Hemşirelik bölümü son sınıf öğrencisi olan 22 yaşındaki Ayşe Tokyaz’ın cansız bedeni, 13 Temmuz'da Eyüpsultan’da yol kenarına bırakılmış bir valizin içinde bulundu. Tokyaz bir süre ilişki yaşadığı eski polis memuru C.K. tarafından alıkonuldu ve işkenceye maruz bırakıldı. Günlerdir kendisinden haber alınamayan genç kadının, öldürüldükten sonra parçalanarak valize konduğu ortaya çıktı.
Kadınların Hayatı Erkek Şiddetiyle Son Buluyor
Ayşe Tokyaz cinayeti, Türkiye’de kadınların nasıl sistematik şekilde erkek şiddetine maruz bırakıldığını bir kez daha gözler önüne serdi. Genç kadının ikiz kardeşi Esra Tokyaz, olaydan önce yaşananları şöyle anlattı:
“Eve gittim, C.K. kapıyı tutuyordu. Ayşe nerede? diye sordum. ‘Onu AVM’ye bıraktım’ dedi ama ayakkabıları içerideydi. Çarşamba günü gözleri mosmor bir şekilde gördüm onu. Yanında biri vardı, onunla birlikte çıkamadı. Cuma günü karakola gidip ifade verdim. Kardeşimi ancak adli tıpta gördüm, kimseye göstermedim. Annemi bile yaklaştırmadım. Tanınmaz haldeydi.”
“Kadınlar Parçalanarak Öldürülüyor, Ne Bekliyorsunuz?”
Cinayet sonrası siyaset cephesinden de tepkiler geldi. CHP Genel Başkan Yardımcısı Aylin Nazlıaka, Tokyaz’ın ölümüne ilişkin Küçükçekmece Adliyesi önünde açıklama yaptı. Ailesinin avukatlarıyla birlikte açıklama yapan Nazlıaka, kadın cinayetlerinin geldiği boyuta dikkat çekerek şu ifadeleri kullandı:
“Türkiye’de artık kadınlar parçalanarak öldürülüyor. Bu bir cinskırımdır. Aile ve Sosyal Hizmetler Bakanı Mahinur Özdemir Göktaş’a sesleniyorum: Siz hâlâ neyi bekliyorsunuz?”

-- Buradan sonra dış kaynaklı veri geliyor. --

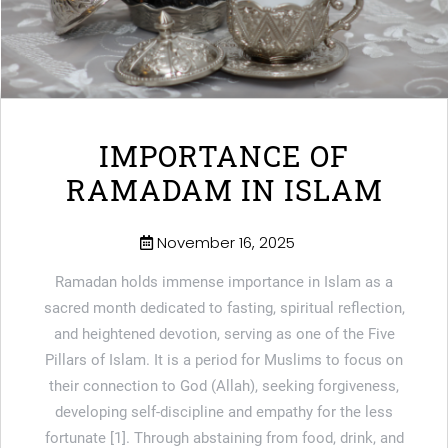
IMPORTANCE OF
RAMADAM IN ISLAM
November 16, 2025
Ramadan holds immense importance in Islam as a
sacred month dedicated to fasting, spiritual reflection,
and heightened devotion, serving as one of the Five
Pillars of Islam. It is a period for Muslims to focus on
their connection to God (Allah), seeking forgiveness,
developing self-discipline and empathy for the less
fortunate [1]. Through abstaining from food, drink, and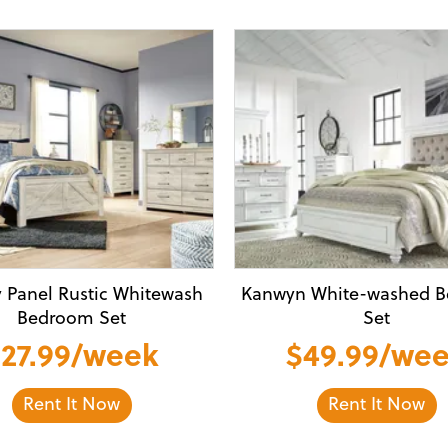
y Panel Rustic Whitewash
Kanwyn White-washed 
Bedroom Set
Set
27.99/week
$49.99/we
Rent It Now
Rent It Now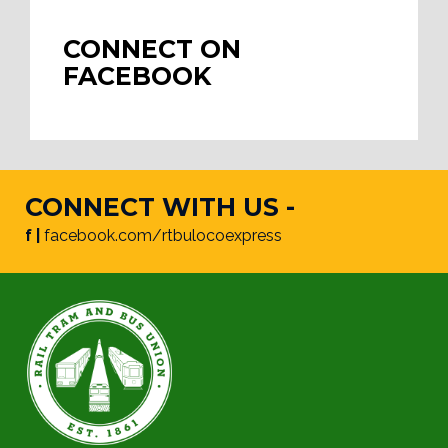
CONNECT ON
FACEBOOK
CONNECT WITH US -
f |
facebook.com/rtbulocoexpress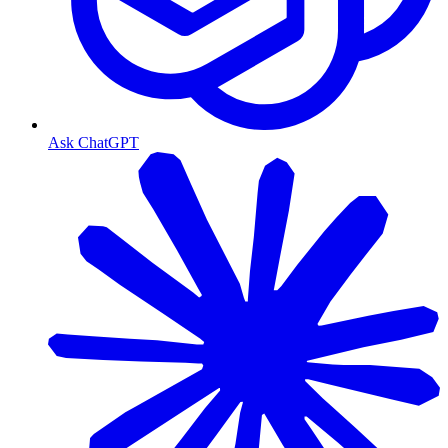
Ask ChatGPT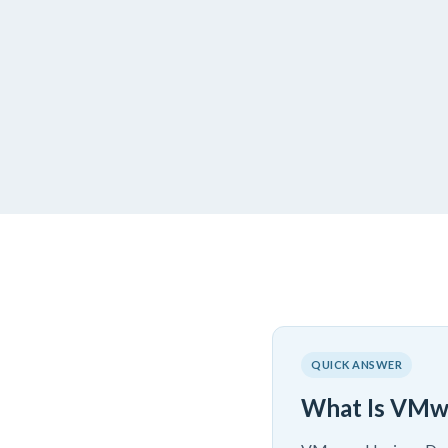
QUICK ANSWER
What Is VMw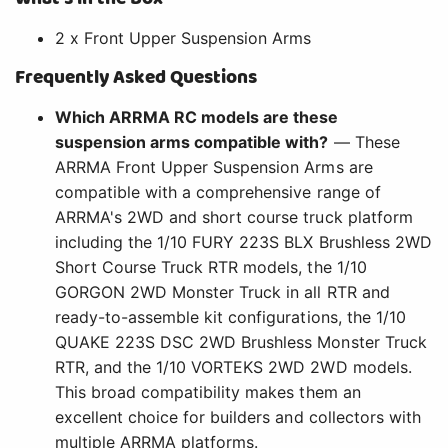
2 x Front Upper Suspension Arms
Frequently Asked Questions
Which ARRMA RC models are these
suspension arms compatible with?
— These
ARRMA Front Upper Suspension Arms are
compatible with a comprehensive range of
ARRMA's 2WD and short course truck platform
including the 1/10 FURY 223S BLX Brushless 2WD
Short Course Truck RTR models, the 1/10
GORGON 2WD Monster Truck in all RTR and
ready-to-assemble kit configurations, the 1/10
QUAKE 223S DSC 2WD Brushless Monster Truck
RTR, and the 1/10 VORTEKS 2WD 2WD models.
This broad compatibility makes them an
excellent choice for builders and collectors with
multiple ARRMA platforms.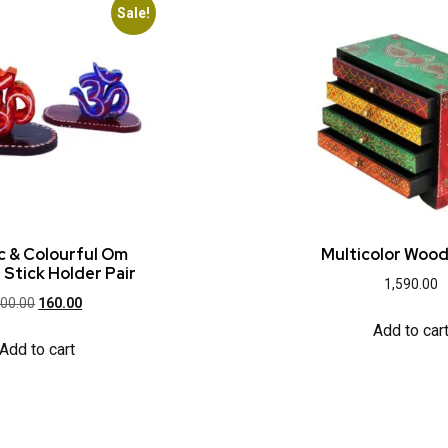
Sale!
ic & Colourful Om
Multicolor Woo
 Stick Holder Pair
1,590.00
00.00
160.00
Add to car
Add to cart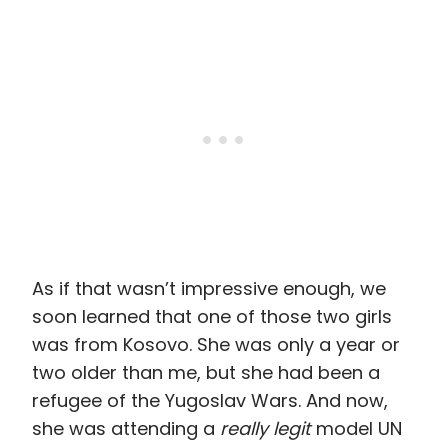
As if that wasn’t impressive enough, we
soon learned that one of those two girls
was from Kosovo. She was only a year or
two older than me, but she had been a
refugee of the Yugoslav Wars. And now,
she was attending a
really legit
model UN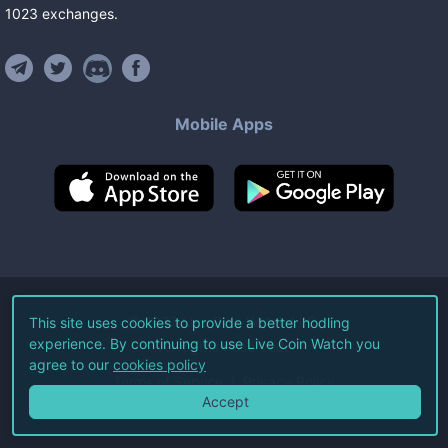
1023
exchanges
.
Mobile Apps
©
2026
Live Coin Watch LLC.
This site uses cookies to provide a better hodling
experience. By continuing to use Live Coin Watch you
All Rights Reserved.
agree to our
cookies policy
Terms of Service
Privacy Policy
Accept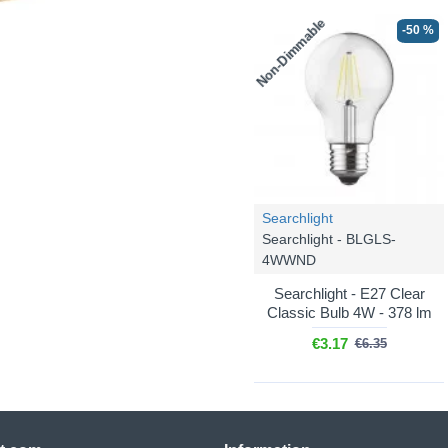
Non-Dimmable
-50 %
Searchlight
Searchlight - BLGLS-
4WWND
Searchlight - E27 Clear
Classic Bulb 4W - 378 lm
€3.17
€6.35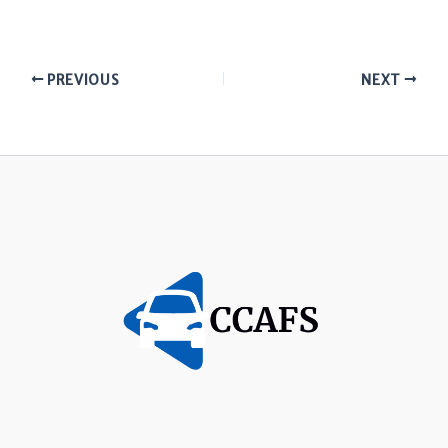
PREVIOUS
NEXT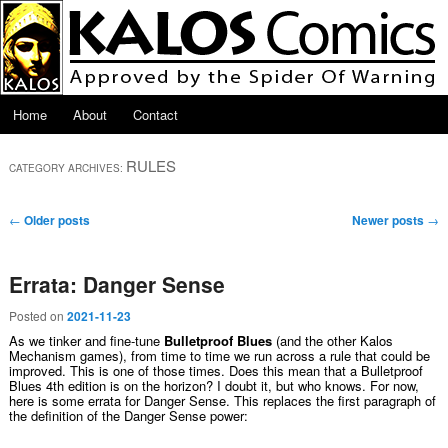
Skip to primary content
Skip to secondary content
Main menu
Home
About
Contact
RULES
CATEGORY ARCHIVES:
Post navigation
←
Older posts
Newer posts
→
Errata: Danger Sense
Posted on
2021-11-23
As we tinker and fine-tune
Bulletproof Blues
(and the other Kalos
Mechanism games), from time to time we run across a rule that could be
improved. This is one of those times. Does this mean that a Bulletproof
Blues 4th edition is on the horizon? I doubt it, but who knows. For now,
here is some errata for Danger Sense. This replaces the first paragraph of
the definition of the Danger Sense power: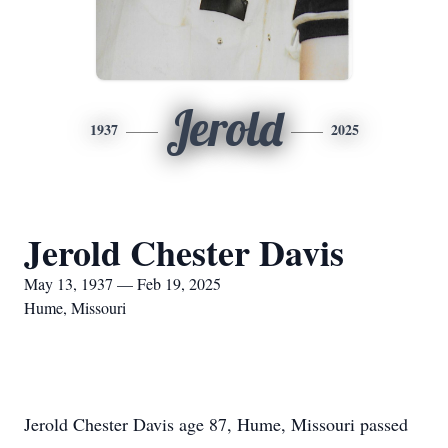
Jerold
1937
2025
Jerold Chester Davis
May 13, 1937 — Feb 19, 2025
Hume, Missouri
Jerold Chester Davis age 87, Hume, Missouri passed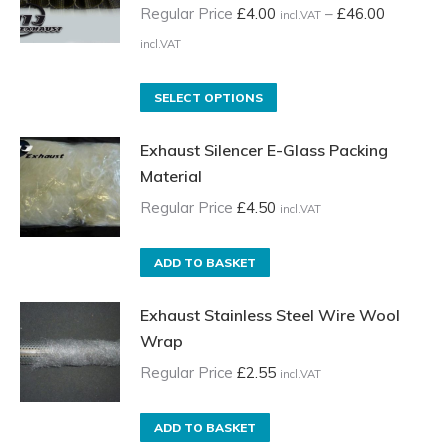
Regular Price
£
4.00
–
£
46.00
incl.VAT
Price
incl.VAT
range:
Regular
This
SELECT OPTIONS
Price
product
Exhaust Silencer E-Glass Packing
£4.00
has
Material
incl.VAT
multiple
through
variants.
Regular Price
£
4.50
incl.VAT
£46.00
The
incl.VAT
options
ADD TO BASKET
may
be
Exhaust Stainless Steel Wire Wool
chosen
Wrap
on
Regular Price
£
2.55
incl.VAT
the
product
ADD TO BASKET
page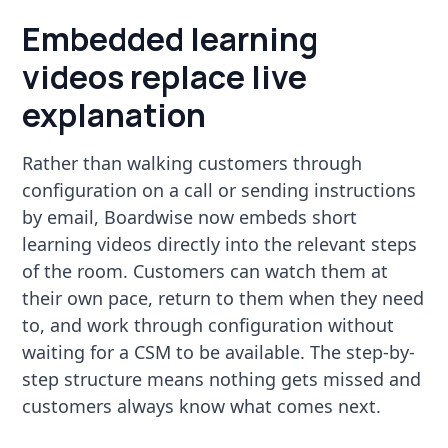
Embedded learning
videos replace live
explanation
Rather than walking customers through
configuration on a call or sending instructions
by email, Boardwise now embeds short
learning videos directly into the relevant steps
of the room. Customers can watch them at
their own pace, return to them when they need
to, and work through configuration without
waiting for a CSM to be available. The step-by-
step structure means nothing gets missed and
customers always know what comes next.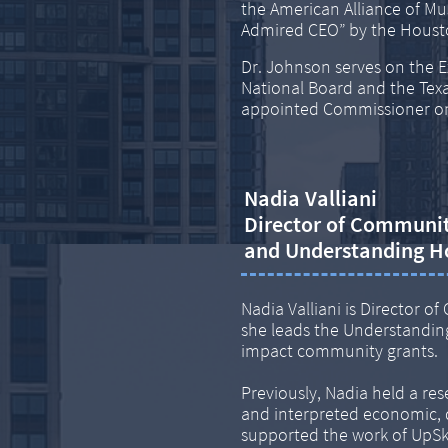
the American Alliance of 
Admired CEO” by the Housto
Dr. Johnson serves on the E
National Board and the Texa
appointed Commissioner on
Nadia Valliani
Director of Communi
​and Understanding H
Nadia Valliani is Director
she leads the Understanding
impact community grants.
Previously, Nadia held a re
and interpreted economic, 
supported the work of UpSkil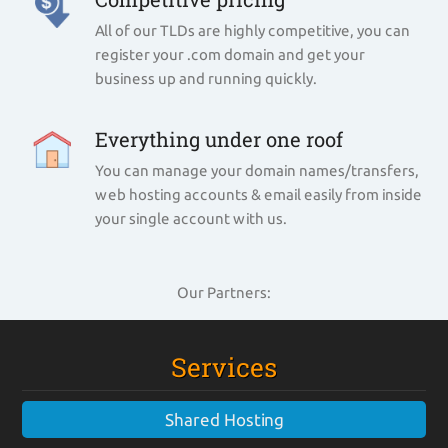
All of our TLDs are highly competitive, you can
register your .com domain and get your
business up and running quickly.
Everything under one roof
You can manage your domain names/transfers,
web hosting accounts & email easily from inside
your single account with us.
Our Partners:
Services
Shared Hosting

CHP Kadın Kolları Genel Başkanı ve Osmaniye Milletvekili Dr. Asu Kaya da TBMM Genel Kurulu’nda yaptığı konuşmada Bakan Götaş'a seslenerek, “Tarihe kadınların çığlığını duymayan bir bakan olarak geçeceksiniz!” sözleriyle iktidarın sessizliğine tepki gösterdi.
Ayşe Tokyaz Cinayeti Tek Değil
Türkiye’de kadınlar evde, sokakta, okulda, çalıştıkları işyerlerinde erkek şiddetine uğruyor. Resmi ve sivil toplum verileri, her geçen gün artan kadın cinayetlerinin önlenemez bir noktaya geldiğini gösteriyor. Ayşe Tokyaz, bu sistematik şiddetin ve cezasızlık kültürünün son kurbanlarından biri oldu.
Kadın hakları savunucuları, bu tür olayların sadece birer ‘bireysel şiddet’ değil, yapısal bir sorun olduğunu vurgulayarak önleyici politikaların hayata geçirilmesini talep ediyor. İstanbul Sözleşmesi’nin yeniden yürürlüğe girmesi, koruma kararlarının etkin uygulanması ve faillere ağır cezalar verilmesi en temel beklentiler arasında yer alıyor.